Era il 18 luglio 1786 quando Pietro Leopoldo d’Asburgo Lorena soggiornò a Zeri assieme alla moglie Maria Luisa di Borbone: il granduca di Toscana era impegnato in un capillare viaggio per conoscere di persona i propri territori, lo stato dell’economia e la condizione della gente che vi abitava. Una iniziativa inconsueta, che quello che di lì a quattro anni sarebbe diventato imperatore del Sacro Romano Impero aveva intrapreso per conoscere e basare così le proprie leggi anche su quelle conoscenze. Una data storica per una realtà già allora periferica come Zeri, ma dai più dimenticata e che ora viene riproposta pubblicamente con l’apposizione di una targa al “Questè”, il nucleo storico di Coloretta, dove il Granduca e la consorte soggiornarono in una delle case affacciate sulla piazzetta interna. La targa è stata inaugurata lunedì 24 agosto e, come ha ricordato il sindaco Cristian Petacchi, è stata finanziata dalla Regione Toscana alla quale il Comune si era rivolto affinché sostenesse l’iniziativa sollecitata al primo cittadino di Zeri dagli alunni delle scuole comunali.

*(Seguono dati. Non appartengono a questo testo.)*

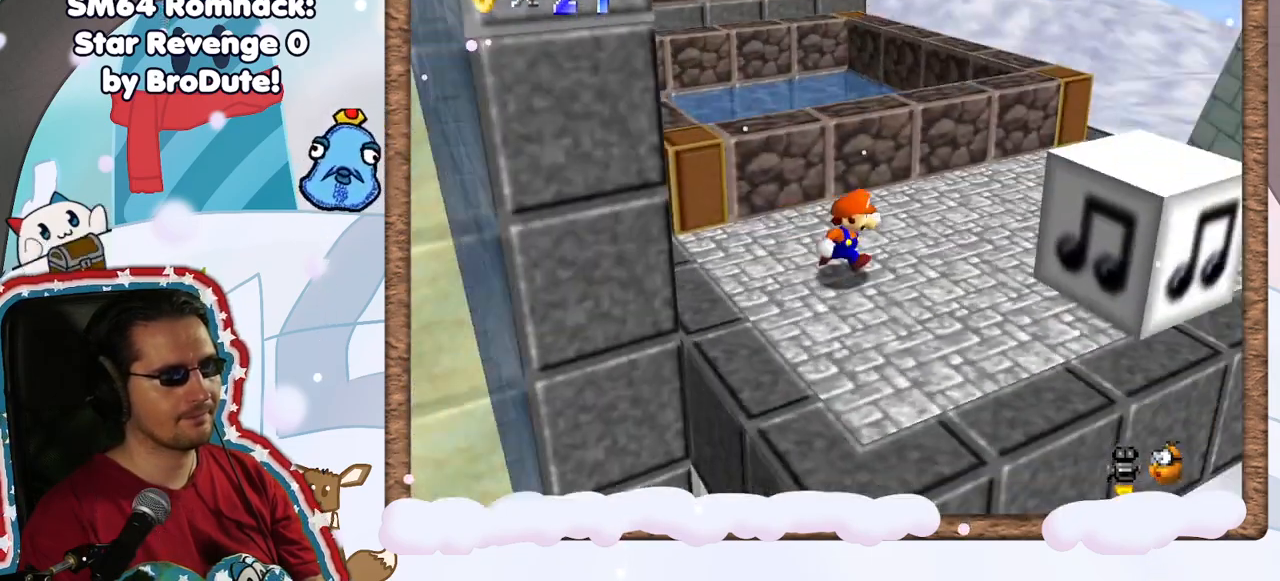
{"buttons": ["DPAD_DOWN", "C_RIGHT"], "left_stick": "center", "events": [[133, "left_stick", "right"], [267, "left_stick", "center"], [367, "DPAD_UP", "down"], [400, "DPAD_UP", "up"], [417, "C_RIGHT", "down"], [500, "DPAD_DOWN", "down"]]}
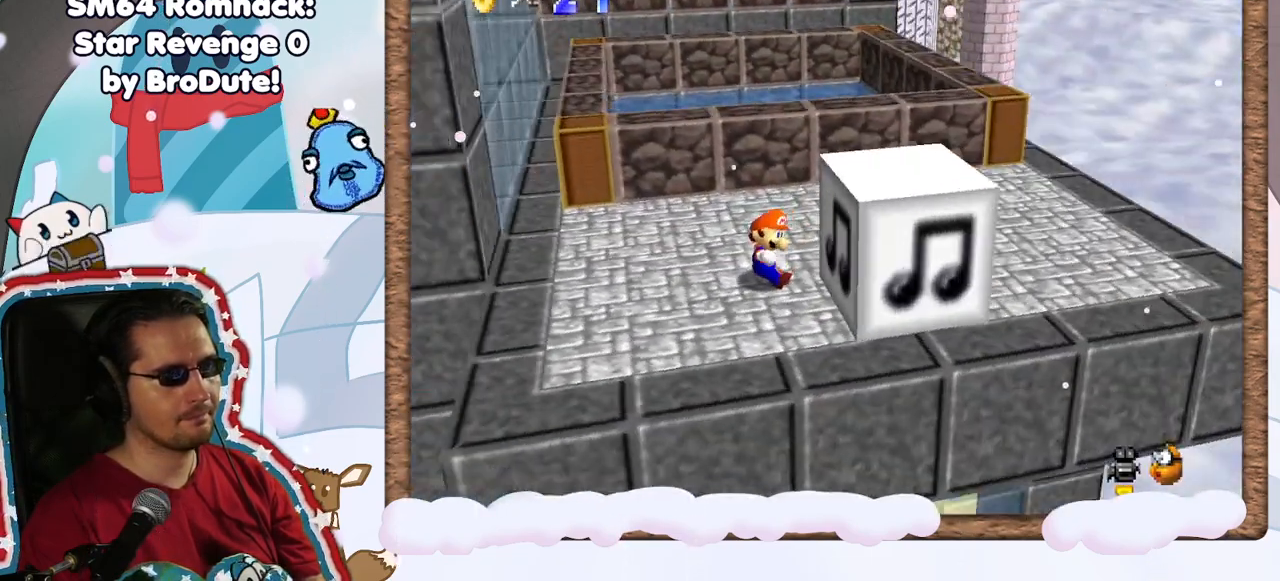
{"buttons": [], "left_stick": "center", "events": [[50, "C_RIGHT", "up"], [50, "DPAD_DOWN", "up"], [133, "C_RIGHT", "down"], [250, "C_RIGHT", "up"]]}
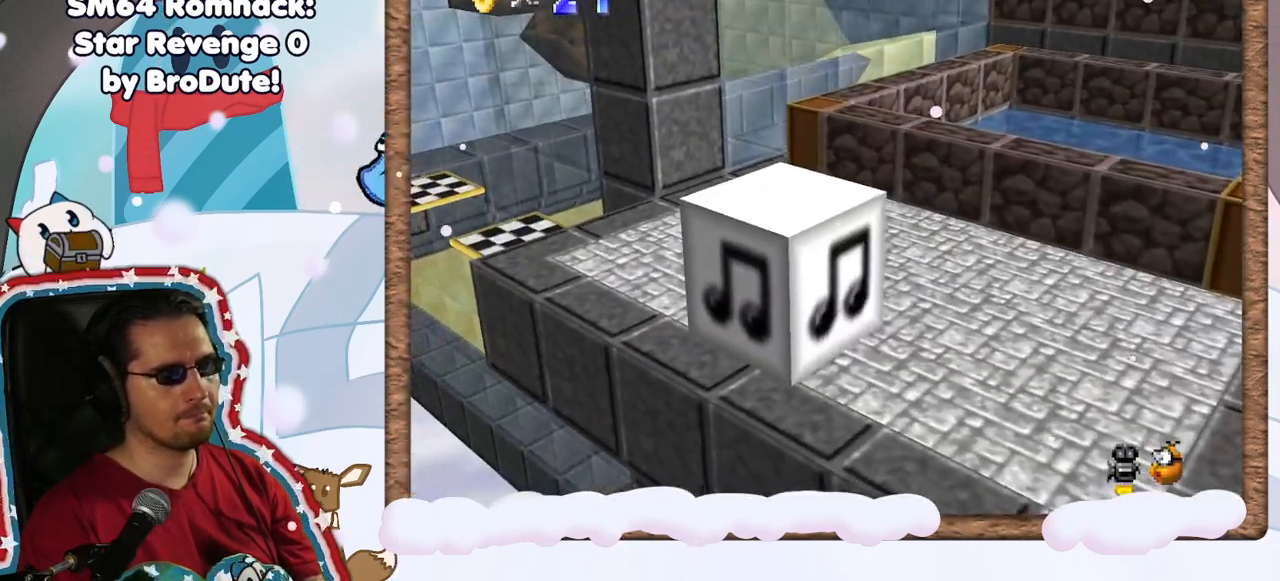
{"buttons": [], "left_stick": "center", "events": [[17, "left_stick", "right"], [217, "left_stick", "center"]]}
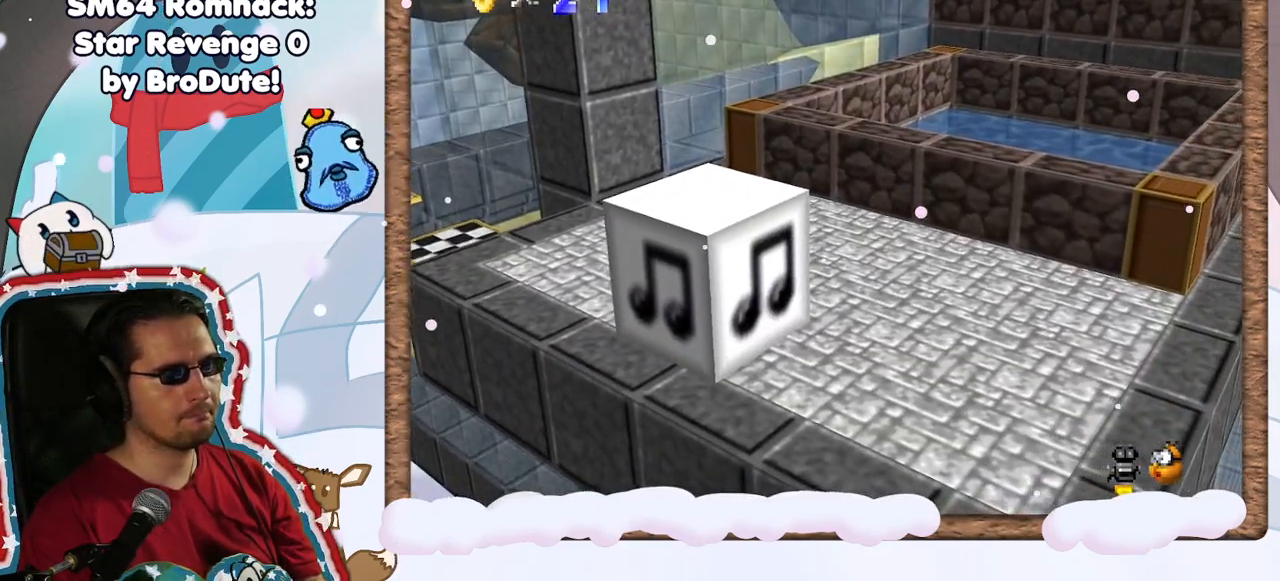
{"buttons": [], "left_stick": "left", "events": [[283, "left_stick", "left"], [367, "C_LEFT", "down"], [450, "C_LEFT", "up"]]}
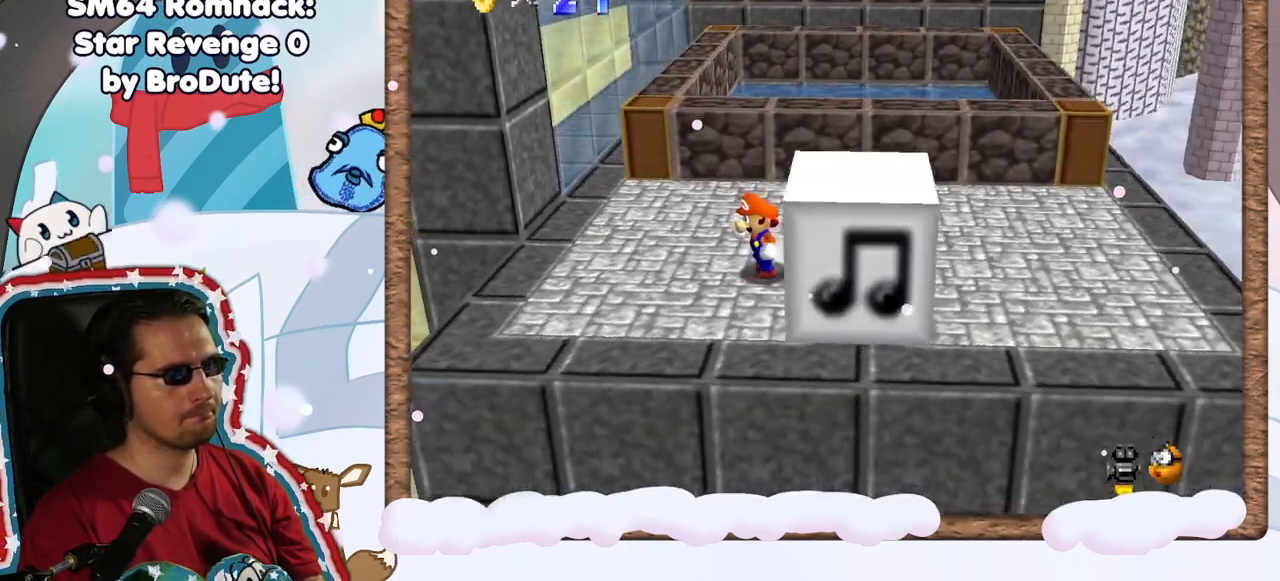
{"buttons": ["C_RIGHT"], "left_stick": "center", "events": [[467, "left_stick", "center"], [483, "C_RIGHT", "down"]]}
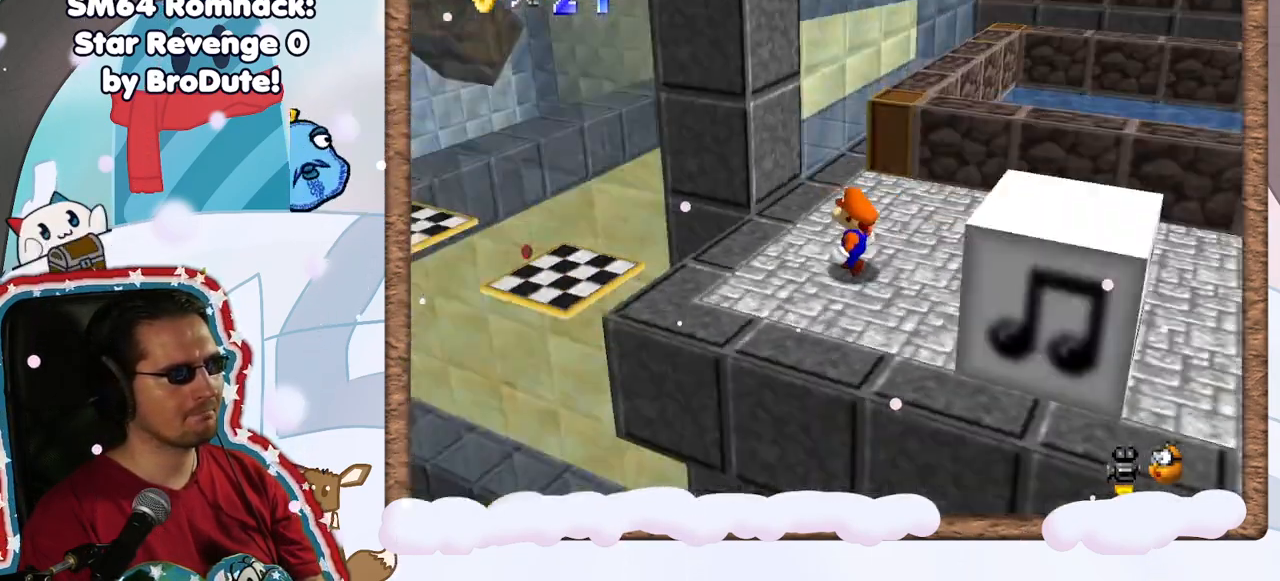
{"buttons": [], "left_stick": "center", "events": [[83, "C_RIGHT", "up"]]}
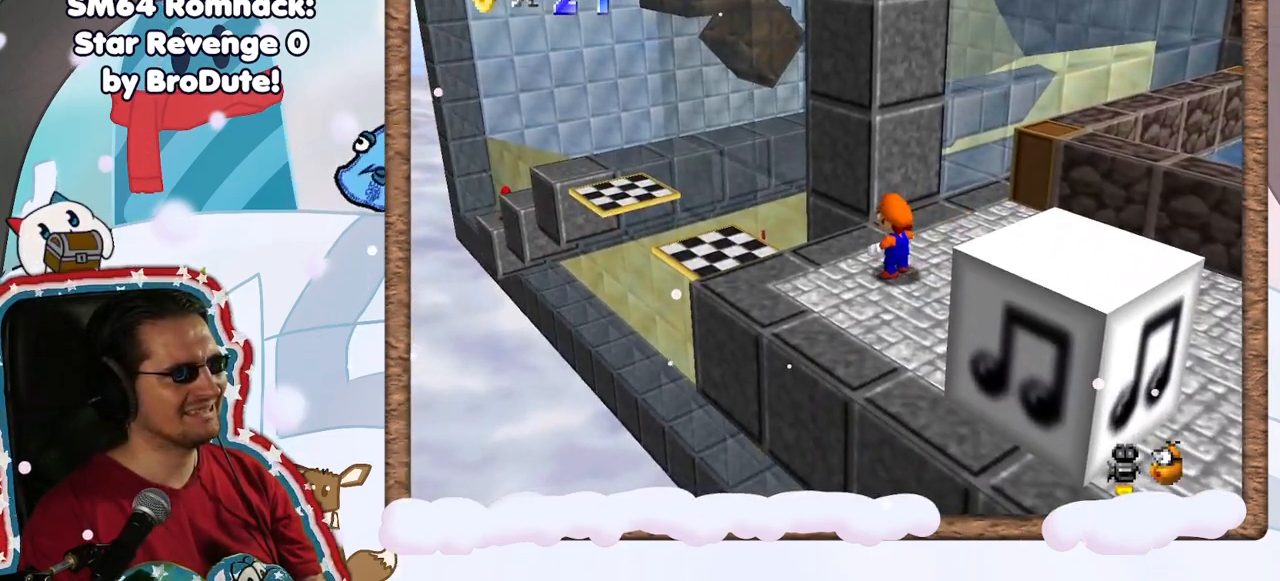
{"buttons": [], "left_stick": "center", "events": []}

Il momento della scopertura della lapide con il sindaco di Zeri, Cristian Petacchi
Il momento della scopertura della lapide con il sindaco di Zeri, Cristian Petacchi

Già, perché tutto era nato da un incontro nelle aule di Patigno tra alunni, insegnanti e Davide Filippelli che era stato chiamato a raccontare le vicende storiche che a cavallo tra Sette e Ottocento avevano portato alla costituzione del Comune autonomo di Zeri. Filippelli, che di quel territorio è stato sindaco tra il 2007 e il 2012, ha fissato quegli avvenimenti nel libro “Zeri. Un’autonomia nata dalla Rivoluzione Francese”, individuando la data precisa e destando la curiosità dei giovani delle scuole e delle loro insegnanti, tutti particolarmente incuriositi del fatto che in epoche così remote un uomo importante come il granduca Pietro Leopoldo che di lì a poco avrebbe seduto sul trono imperiale potesse trovare il tempo per intraprendere il lungo e non certo comodo viaggio per arrivare a Zeri da Firenze. Da quell’incontro dello scorso anno era dunque nata l’idea di collocare una lapide a Coloretta quale traccia visibile di quell’avvenimento. Di quel viaggio restano le relazioni del granduca che oltre a descrivere i territori esprime giudizi sulle popolazioni incontrate. Vale la pena ricordarne qualche brano: “… Le due valli più popolate e più coltivate sono quelle di Zeri e Rossano, che confinano con il Genovesato”, scrive Pietro Leopoldo, che poi continua: “sono armigeri quelli abitanti e sono in continua guerra con i genovesi che odiano a morte” e ancora “… il popolo, in specie nella valle di Zeri, è armigero, poco dedito alla subordinazione e portato a fare dei complotti, il che proviene dalla facilità di andare fuori confine”. Alla cerimonia di scoprimento della targa oltre al sindaco e a Davide Filippelli hanno partecipato il presidente del Consiglio Regionale Eugenio Giani e il consigliere regionale Giacomo Bugliani e una buona rappresentanza della popolazione tra la quale spiccavano i giovani, primi “responsabili” dell’iniziativa. (p. biss.)